#### [Exercise goal]
Turn the lines below, from the one containing "country: Colombia" through the last line, inclusive, into a numbered list, leaving out any blank lines.
↓
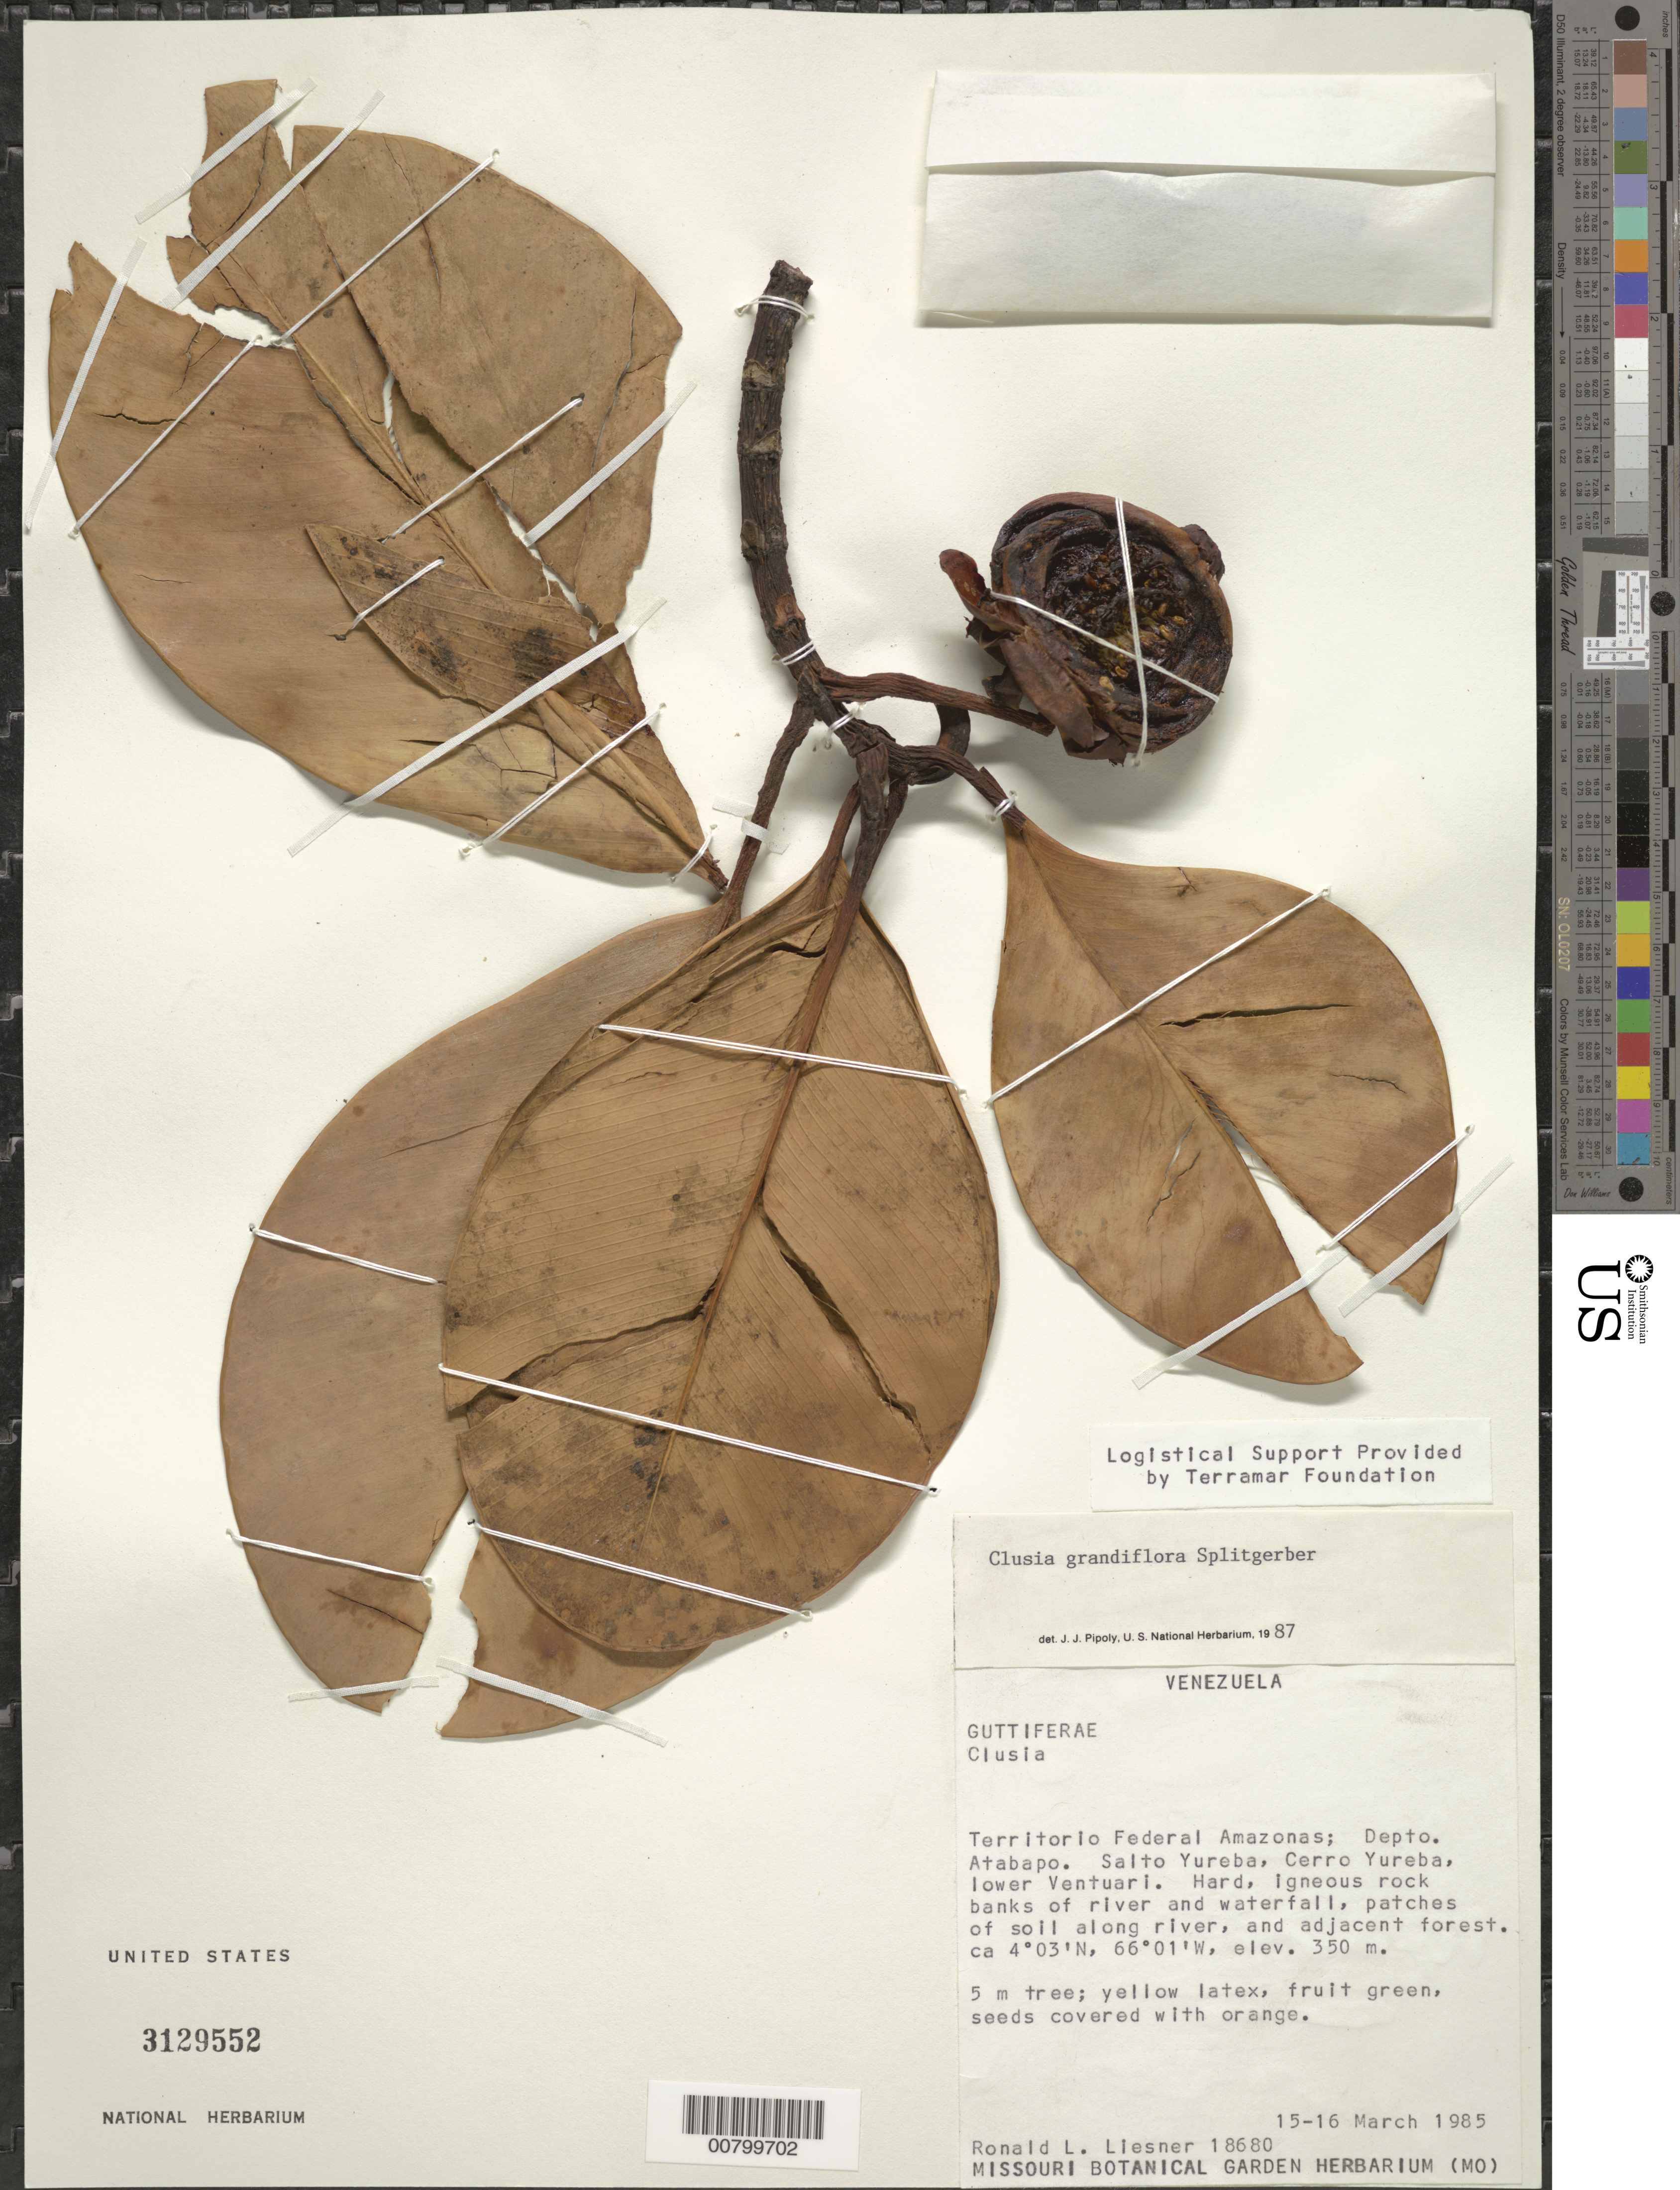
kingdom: Plantae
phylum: Tracheophyta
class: Magnoliopsida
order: Malpighiales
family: Clusiaceae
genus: Clusia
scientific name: Clusia grandiflora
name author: Splitg.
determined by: Pipoly, J. J., III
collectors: R. L. Liesner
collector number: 18680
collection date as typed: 15-Mar-85 to 16-Mar-85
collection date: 1985-03-15/1985-03-16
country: Venezuela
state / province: Amazonas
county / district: Atabapo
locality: Salto Yureba, Cerro Yureba, lower Ventuari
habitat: Hard, ingeous rock banks of river and waterfall, patches of soil along river and adjacent forest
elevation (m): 350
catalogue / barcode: US 3129552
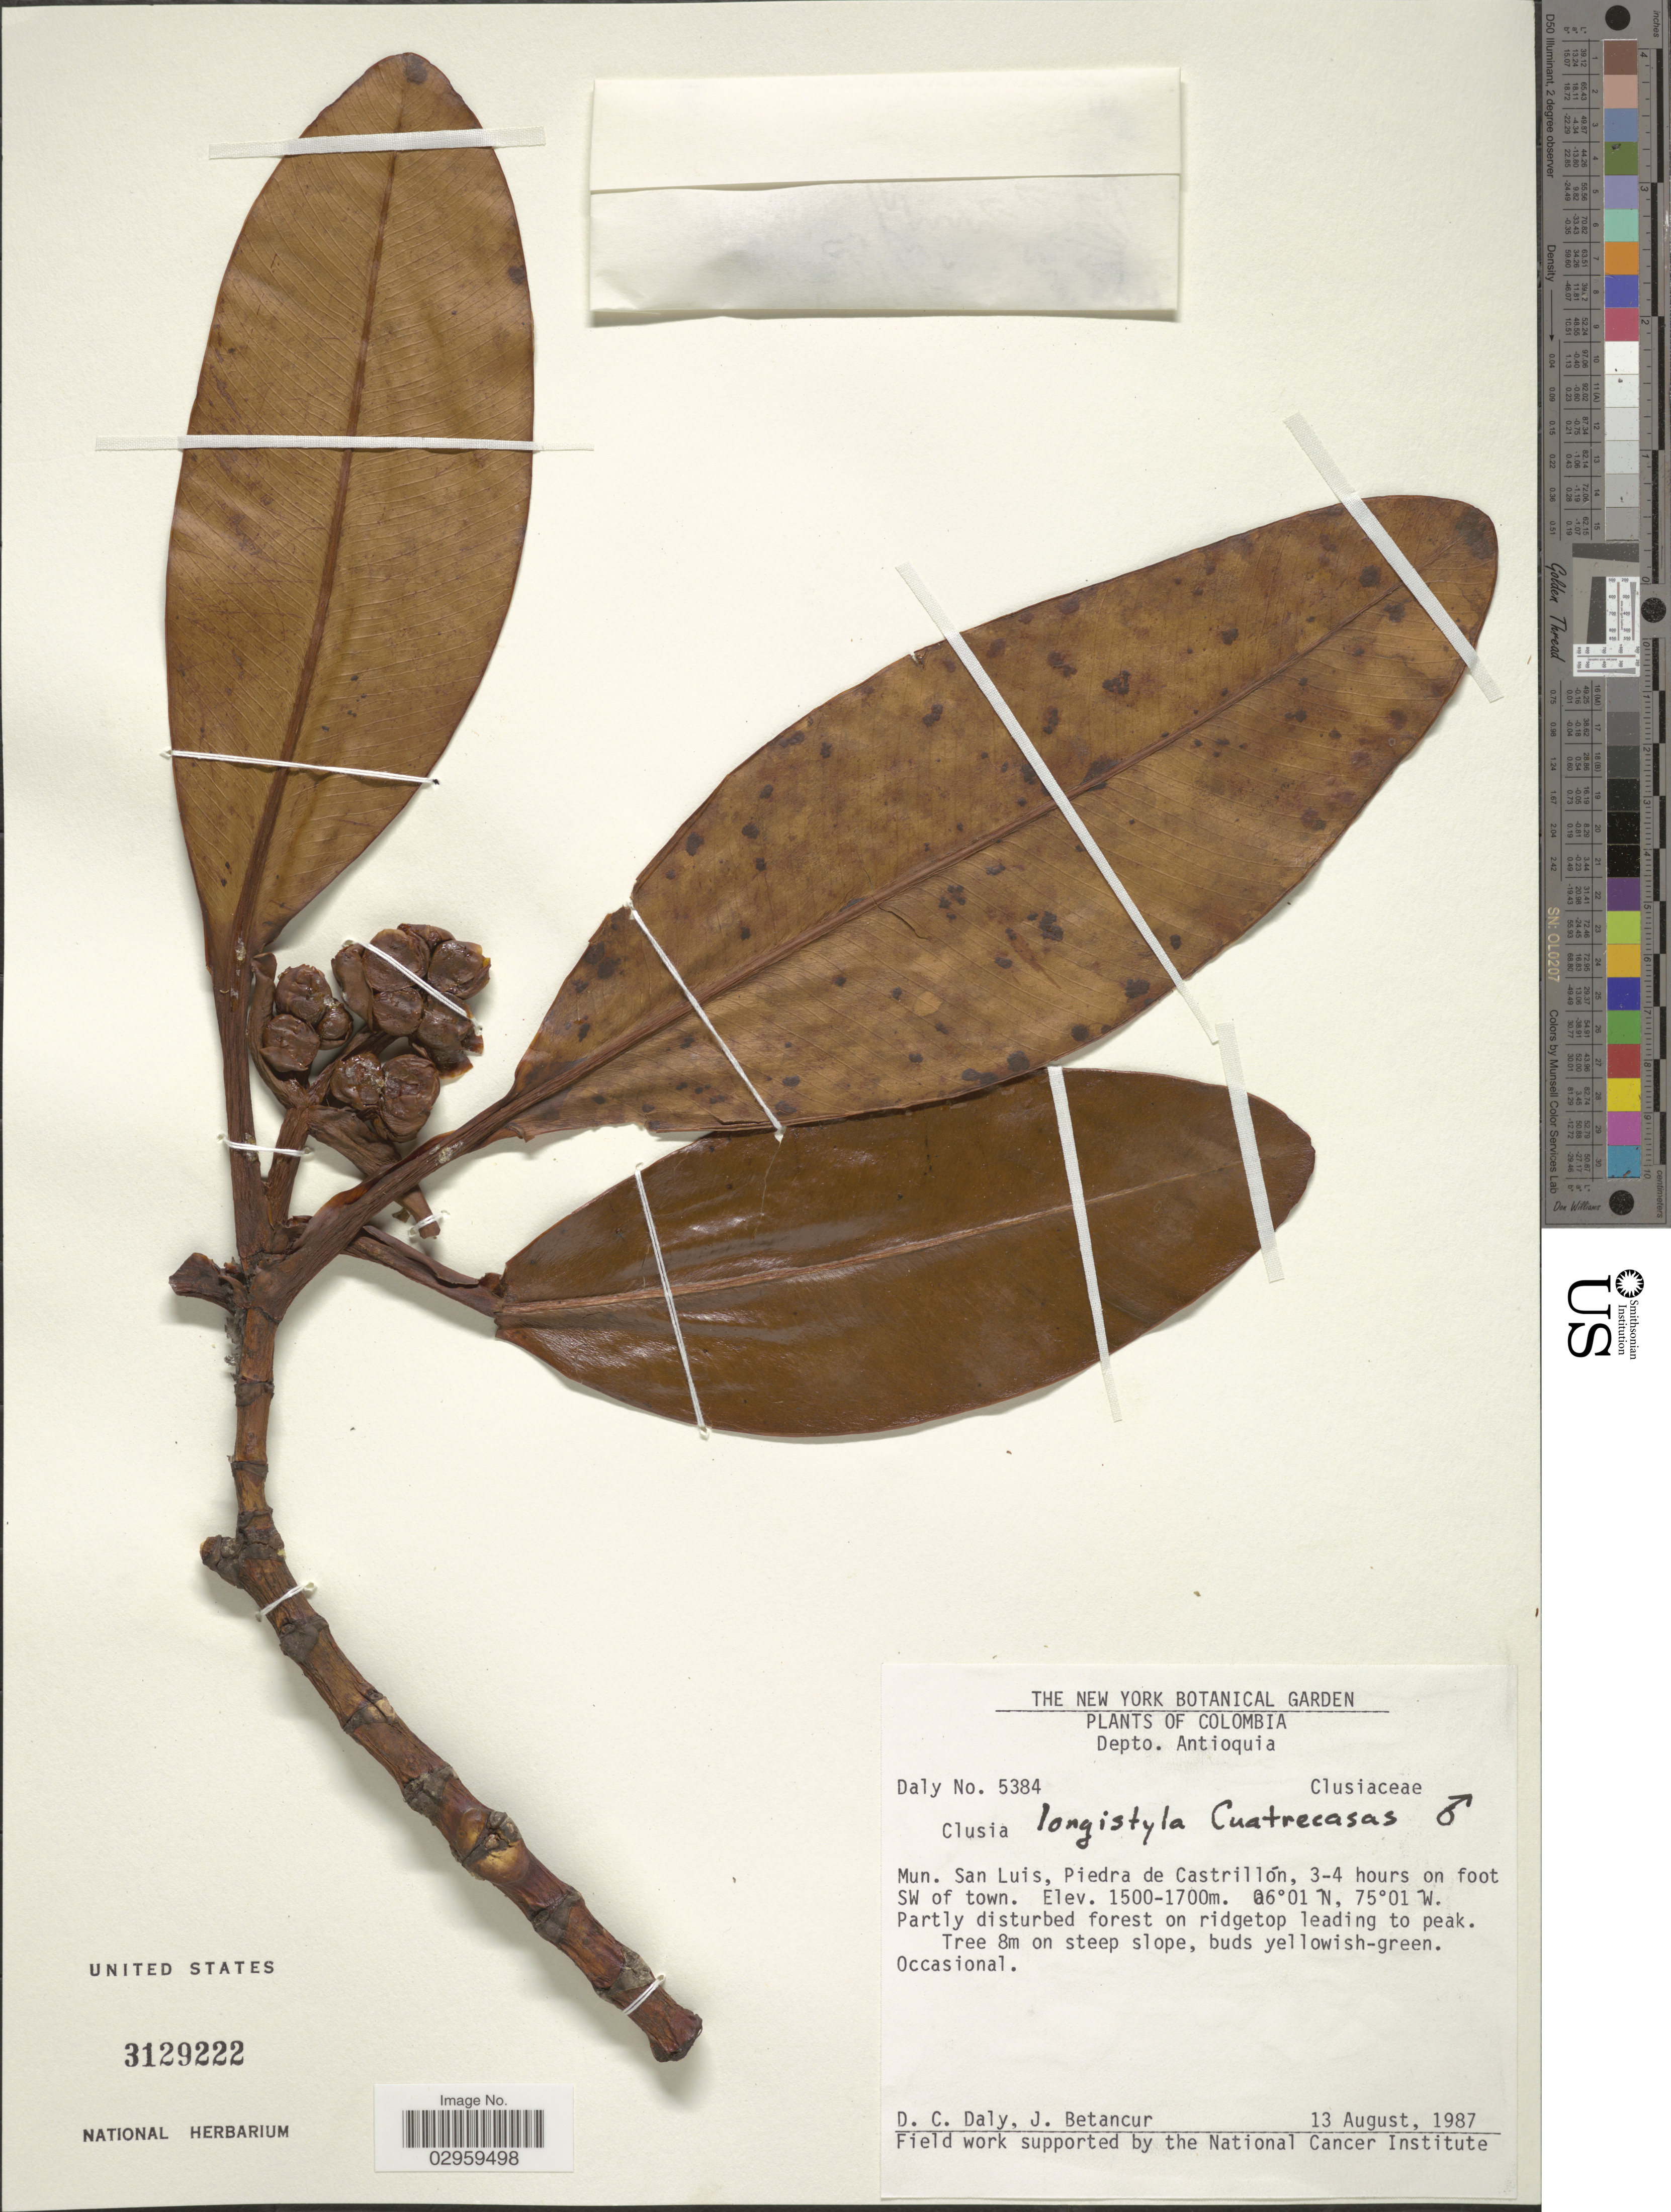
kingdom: Plantae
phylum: Tracheophyta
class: Magnoliopsida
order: Malpighiales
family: Clusiaceae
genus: Clusia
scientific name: Clusia longistyla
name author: Cuatrec.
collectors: D. C. Daly & J. Betancur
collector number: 5384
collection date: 1987-08-13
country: Colombia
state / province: Antioquia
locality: Depto. Antioquia. Mun. San Luis, Piedra de Castrillón, 3-4 hours on foot SW of town.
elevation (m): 1500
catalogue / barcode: US 3129222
↑
#### [Solved exercise]
1. country: Colombia
2. state / province: Antioquia
3. locality: Depto. Antioquia. Mun. San Luis, Piedra de Castrillón, 3-4 hours on foot SW of town.
4. elevation (m): 1500
5. catalogue / barcode: US 3129222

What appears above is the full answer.